Motorama – Poverty

dans MUSIQUE

C’est frais, c’est carré, c’est noir, c’est mignon, ça sautille et ça vibre. C’est le nouvel album de Motorama. Le troisième album, pour être précis : Poverty. Je vous passe l’historique complet du groupe, mais disons que ces quatre gaillards font de la new-wave (ou du post-punk, allez savoir…) depuis 2005. Ils sont russes. Mais ils chantent en anglais.

Formation classique pour ce genre de sucrerie : un clavier plutôt sombre sur une batterie en mode boîte à rythme, effet de reverb sur la guitare et peut-être même un peu sur la basse. Grosses lignes de basses d’ailleurs, en parfaite adéquation avec la batterie, très sèche. Le principal est là : ça swingue ! Parce que c’est de la musique qui trépigne, monsieur. Les neuf chansons se suivent et se ressemblent en s’étalant sur une petite demi-heure. Le calcul est vite fait, elles sont compactes et robustes. Robustes, oui. Ça tient la route, quoi. C’est dans l’ensemble très (trop ?) cohérent et on se fait plaisir. Quelques temps faibles, bien sûr, à commencer par… le commencement. L’ouverture est, d’après moi, le titre le plus dispensable, mais ne t’arrête pas là, le plus dur est fait. En effet, Dispersed Energy, premier candidat sérieux, est excellent. Simple mais envoûtant. C’est léger, le clavier se pose en douceur dans tes oreilles, et pourtant, ça tambourine derrière. Numéro 3 et numéro 4 ouvrent un flanc plus pop, tout en mélodie guitaristique, et c’est agréable. En charnière : Impractical Advice. Insipide. Si j’ai un conseil à te donner, mon ami, c’est d’appuyer sur la double flèche à droite, voilà le deuxième flop. C’est le dernier, rassure toi la deuxième mi-temps est de qualité.

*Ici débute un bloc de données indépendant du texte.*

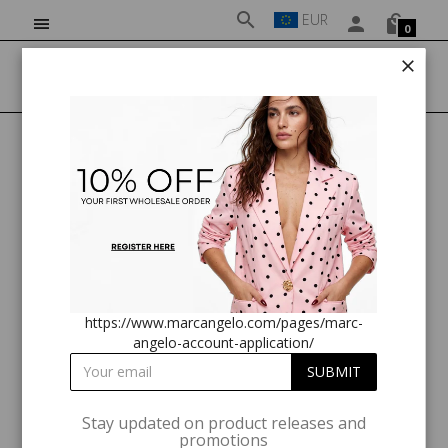
EUR
0
HOME
NEW ARRIVALS
MARC ANGELO LONG SLEEVE PLUMETIS TOP
https://www.marcangelo.com/pages/marc-
angelo-account-application/
Stay updated on product releases and
promotions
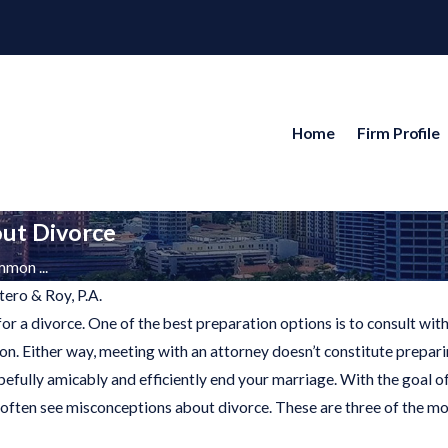
Home
Firm Profile
ut Divorce
mon ...
tero & Roy, P.A.
r a divorce. One of the best preparation options is to consult with 
ion. Either way, meeting with an attorney doesn’t constitute prepar
024
opefully amicably and efficiently end your marriage. With the goal 
ng
often see misconceptions about divorce. These are three of the
ren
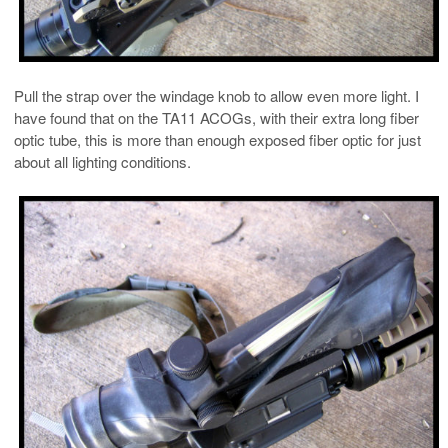
Pull the strap over the windage knob to allow even more light. I
have found that on the TA11 ACOGs, with their extra long fiber
optic tube, this is more than enough exposed fiber optic for just
about all lighting conditions.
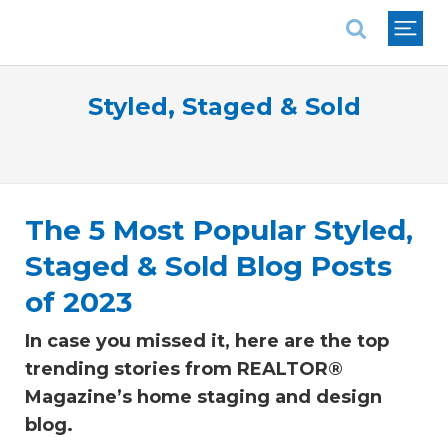
National Association of REALTORS®
Styled, Staged & Sold
The 5 Most Popular Styled,
Staged & Sold Blog Posts
of 2023
In case you missed it, here are the top
trending stories from REALTOR®
Magazine’s home staging and design
blog.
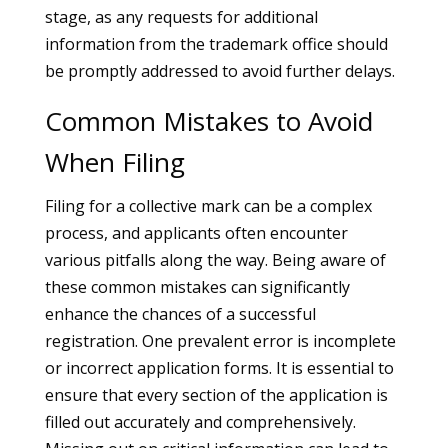
stage, as any requests for additional
information from the trademark office should
be promptly addressed to avoid further delays.
Common Mistakes to Avoid
When Filing
Filing for a collective mark can be a complex
process, and applicants often encounter
various pitfalls along the way. Being aware of
these common mistakes can significantly
enhance the chances of a successful
registration. One prevalent error is incomplete
or incorrect application forms. It is essential to
ensure that every section of the application is
filled out accurately and comprehensively.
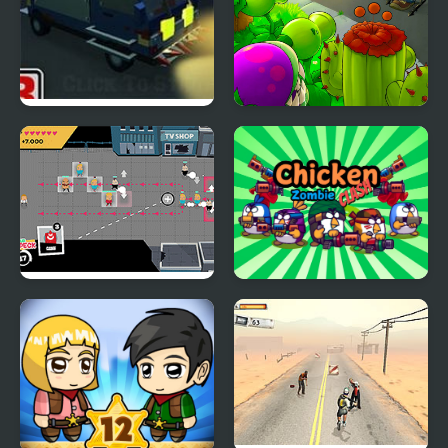
Blocky Zombie
Plants vs Zombies
Highway
Bully Defense
Chicken Zombie Clash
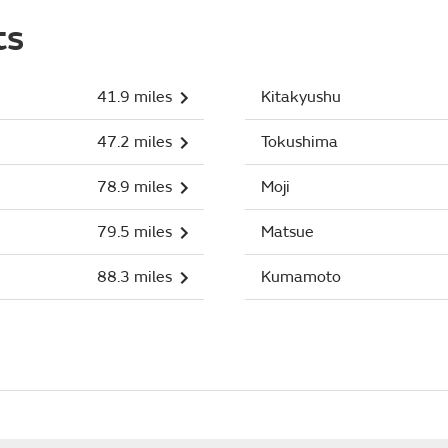
ts
41.9 miles
Kitakyushu
47.2 miles
Tokushima
78.9 miles
Moji
79.5 miles
Matsue
88.3 miles
Kumamoto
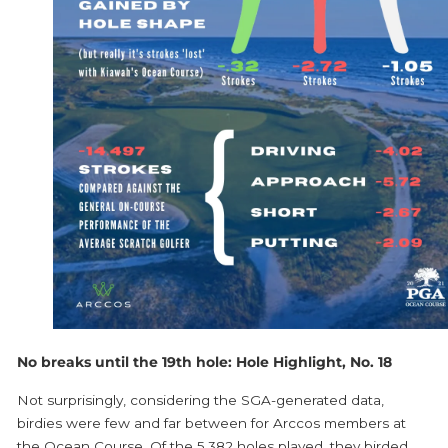
No breaks until the 19th hole: Hole Highlight, No. 18
Not surprisingly, considering the SGA-generated data,
birdies were few and far between for Arccos members at
the Ocean Course. Of the 5,382 holes played, they birded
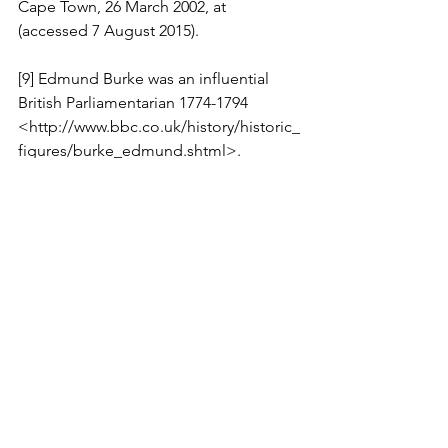
Cape Town, 26 March 2002, at 
(accessed 7 August 2015).
[9] Edmund Burke was an influential 
British Parliamentarian 1774-1794 
<http://www.bbc.co.uk/history/historic_
figures/burke_edmund.shtml>.
[10] Edmund Burke quotation 
contained in Same-sex marriage: Let's 
get it sorted and move on 
<http://www.abc.net.au/news/2016-03-
09/barnes-let's-get-it-sorted-and-move-
on/7231770>.
[11] Ibid n1.
[12] Voice of the 'silent majority, Jana 
Wendt 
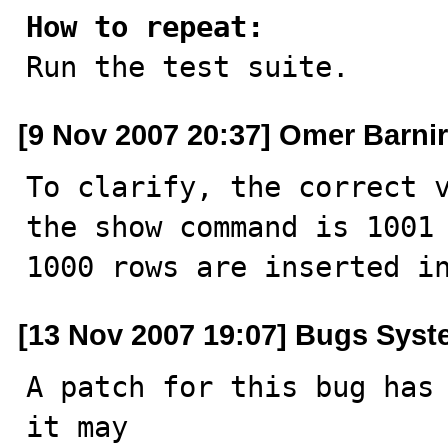
How to repeat:

Run the test suite.
[9 Nov 2007 20:37] Omer Barnir
To clarify, the correct v
the show command is 1001 
1000 rows are inserted i
[13 Nov 2007 19:07] Bugs Sys
A patch for this bug has 
it may
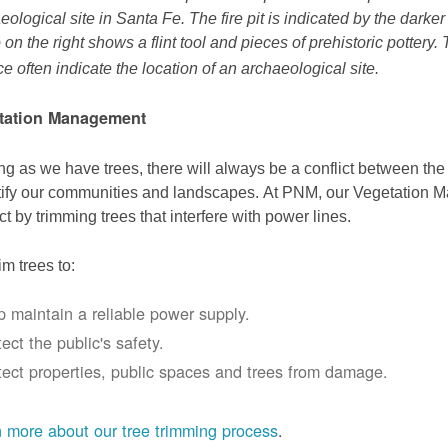
eological site in Santa Fe. The fire pit is indicated by the darke
 on the right shows a flint tool and pieces of prehistoric pottery.
ce often indicate the location of an archaeological site.
tation Management
ng as we have trees, there will always be a conflict between th
ify our communities and landscapes. At PNM, our Vegetation
ict by trimming trees that interfere with power lines.
im trees to:
p maintain a reliable power supply.
ect the public's safety.
tect properties, public spaces and trees from damage.
 more about our tree trimming process
.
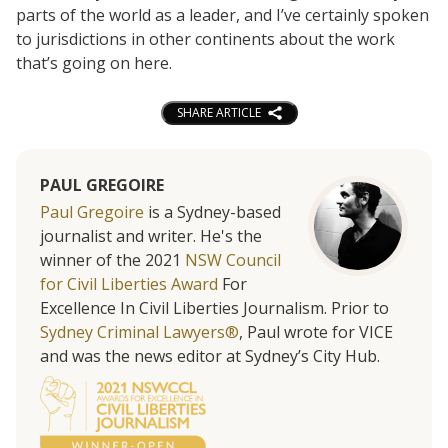
parts of the world as a leader, and I’ve certainly spoken
to jurisdictions in other continents about the work
that’s going on here.
SHARE ARTICLE
PAUL GREGOIRE
Paul Gregoire
is a Sydney-based
journalist and writer. He's the
winner of the 2021
NSW Council
for Civil Liberties Award
For
Excellence In Civil Liberties Journalism. Prior to
Sydney Criminal Lawyers®
, Paul wrote for VICE
and was the news editor at Sydney’s City Hub.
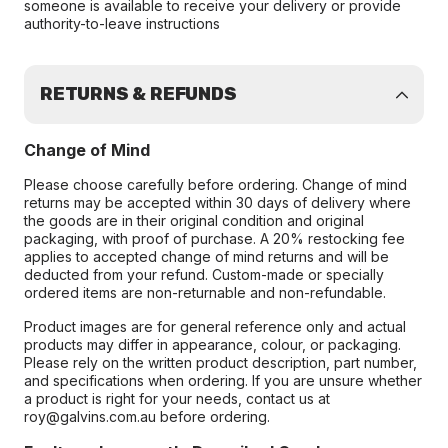
someone is available to receive your delivery or provide
authority-to-leave instructions
RETURNS & REFUNDS
Change of Mind
Please choose carefully before ordering. Change of mind
returns may be accepted within 30 days of delivery where
the goods are in their original condition and original
packaging, with proof of purchase. A 20% restocking fee
applies to accepted change of mind returns and will be
deducted from your refund. Custom-made or specially
ordered items are non-returnable and non-refundable.
Product images are for general reference only and actual
products may differ in appearance, colour, or packaging.
Please rely on the written product description, part number,
and specifications when ordering. If you are unsure whether
a product is right for your needs, contact us at
roy@galvins.com.au before ordering.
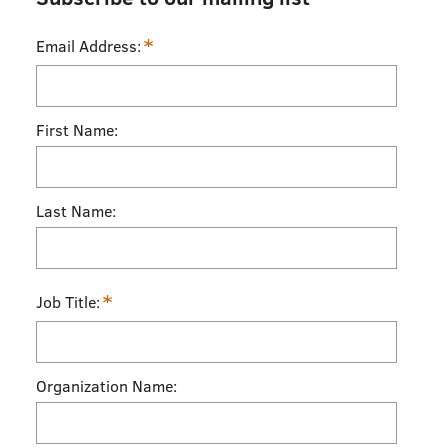
*
Email Address:
First Name:
Last Name:
*
Job Title:
Organization Name:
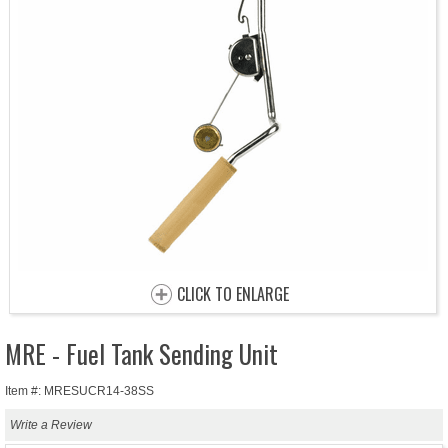
CLICK TO ENLARGE
MRE - Fuel Tank Sending Unit
Item #: MRESUCR14-38SS
Write a Review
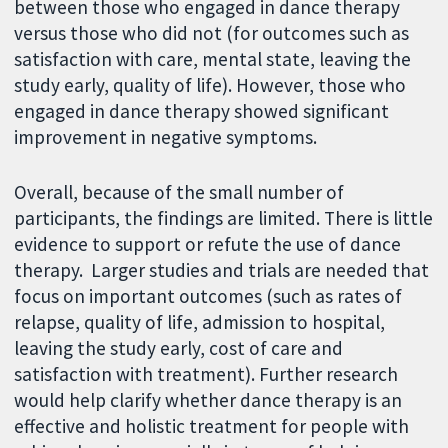
between those who engaged in dance therapy
versus those who did not (for outcomes such as
satisfaction with care, mental state, leaving the
study early, quality of life). However, those who
engaged in dance therapy showed significant
improvement in negative symptoms.
Overall, because of the small number of
participants, the findings are limited. There is little
evidence to support or refute the use of dance
therapy. Larger studies and trials are needed that
focus on important outcomes (such as rates of
relapse, quality of life, admission to hospital,
leaving the study early, cost of care and
satisfaction with treatment). Further research
would help clarify whether dance therapy is an
effective and holistic treatment for people with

Arborant fièrement le numéro 6, on trouve Lottery et sa batterie rentre-toi-ça-dans-le-crâne. Elle porte ce joli morceau de A à Z, ça me plait bien. Ah, Old et son incantation sauvage ! On piétine au couplet, pour mieux se décoiffer sur le refrain. La meilleure construction de l’album. Peut-être pas la plus belle ni la plus sophistiqué, mais ma préférée. Et voilà déjà Similar Way, plus sombre, au rythme bancal, une histoire sympathique. On termine avec Write To Me : on lâche ses cheveux et on apprécie la sourde énergie de ce truc : très peu de variations instrumentales et une jolie mélodie au chant.

Verdict : trente minutes qui ne sont pas perdues. Un album honnête qui se laisse écouter sans faire d’histoire malgré le manque de richesse des chansons en général. Mais si elles sont simples, elles sont efficaces. Un compromis classique. Du plaisir instantané, et vite oublié si je n’étais pas allé voir Motorama en live. Parce que là –– c’était différent.